La politique est l’art de garantir une unité de la cité dans son désir d’avenir commun, son individuation, sa singularité comme devenir-un. Or un tel désir suppose un fonds esthétique commun. L’être-ensemble est celui d’un ensemble sensible. Une communauté politique est donc la communauté d’un sentir. Si l’on n’est pas capable d’aimer ensemble les choses (paysages, villes, objets, oeuvres, langue, etc.), on ne peut pas s’aimer. Tel est le sens de la “philia” chez Aristote.
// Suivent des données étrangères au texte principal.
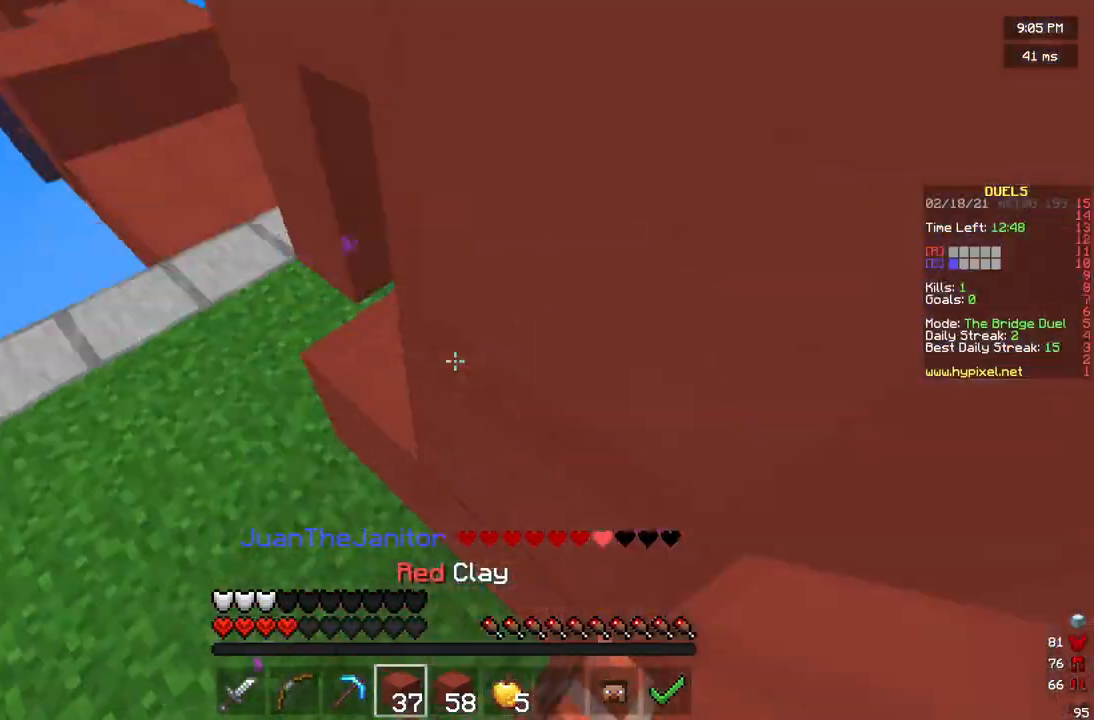
{"keys": ["a", "w"], "mouse": [], "events": [[125, "w", "down"]]}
Et s’aimer, c’est aimer ensemble des choses autres que soi. »

 

Interroger le monde
Il est aujourd’hui de nouvelles formes d’écriture qu’il faut montrer, soutenir, voire défendre. Que ces expressions soient théâtrales, chorégraphiques, musicales ou indisciplinaires, elles sont celles qui nous montrent avec le plus de pertinence le monde dans lequel nous vivons, celles qui vont nous accompagner dans la construction de notre regard, celles qui vont le mieux (r)éveiller nos sens critiques.
Un art qui ne dérangerait pas n’est pas un art, il ne participerait pas à la vie de la cité, n’enrichirait pas la chose publique. C’est sur ces principes que le théâtre a été inventé il y a plus de 2500 ans. Nous allons accueillir cette saison 35 spectacles :
- 13 sont des créations (ils n’ont pas encore été présentés au public)
- dont 3 qui seront créés à la Scène nationale
- 7 font l’objet d’une coproduction
- 8 seront donnés dans les Nomade(s)
- 9 sont le fait d’artistes de notre région.
 
Les cultures venant d’ailleurs seront largement présentes, notamment d’autres pays européens comme la Belgique, l’Allemagne, l’Italie, la Suisse, la Russie, mais aussi d’Afrique du Sud, des Etats-Unis ou de Corée. 
 

Une ré inauguration du Théâtre
Un nouveau plateau de scène, un gradin tout neuf, plus grand, plus confortable, et un hall d’accueil totalement repensé : un kiosque pour la billetterie, une bibliothèque, la presse quotidienne et spécialisée, des bornes de consultation internet… En octobre 2007, si tout se déroule comme prévu, les travaux seront terminés, réceptionnés comme on dit dans le jargon technicien. Nous avons donc prévu une réception, nous aussi : les 25 et 26 octobre, cher spectateur, ça va être ta fête. D’abord, nous allons procéder au baptême promis, nommer La Scène nationale. Dans la ville, toute la journée, de surprenantes interventions et performances, comme le duo entre un danseur et une tractopelle (Transports exceptionnels, Dominique Boivin), le rucher de l’apiculteur urbain Olivier Darné, ou encore la « partie de jambes en l’air » du Tarzan berlinois Johan Lorbeer. Enfin, dans le Théâtre à 20h30, le dernier spectacle de Jérôme Thomas, une merveille d’esthétique rassemblant un beau plateau de 12 jongleurs.
 

Tout le monde dehors
Comme cela a déjà été précédemment éprouvé, la mise en valeur de spectacles présentés dans l’espace public s’affirme : en septembre Les Facteurs, et Les Noceurs de No Tunes International, les divers rendez-vous accompagnant la ré inauguration d’octobre, et en mai Cargo Sofia Cavaillon de Rimini Protokoll. Des propositions auxquelles viendra s’ajouter en juin 2008 un beau projet pour le centre ville de Cavaillon, que nous sommes encore en train de réfléchir, et sur lequel nous reviendrons ultérieurement.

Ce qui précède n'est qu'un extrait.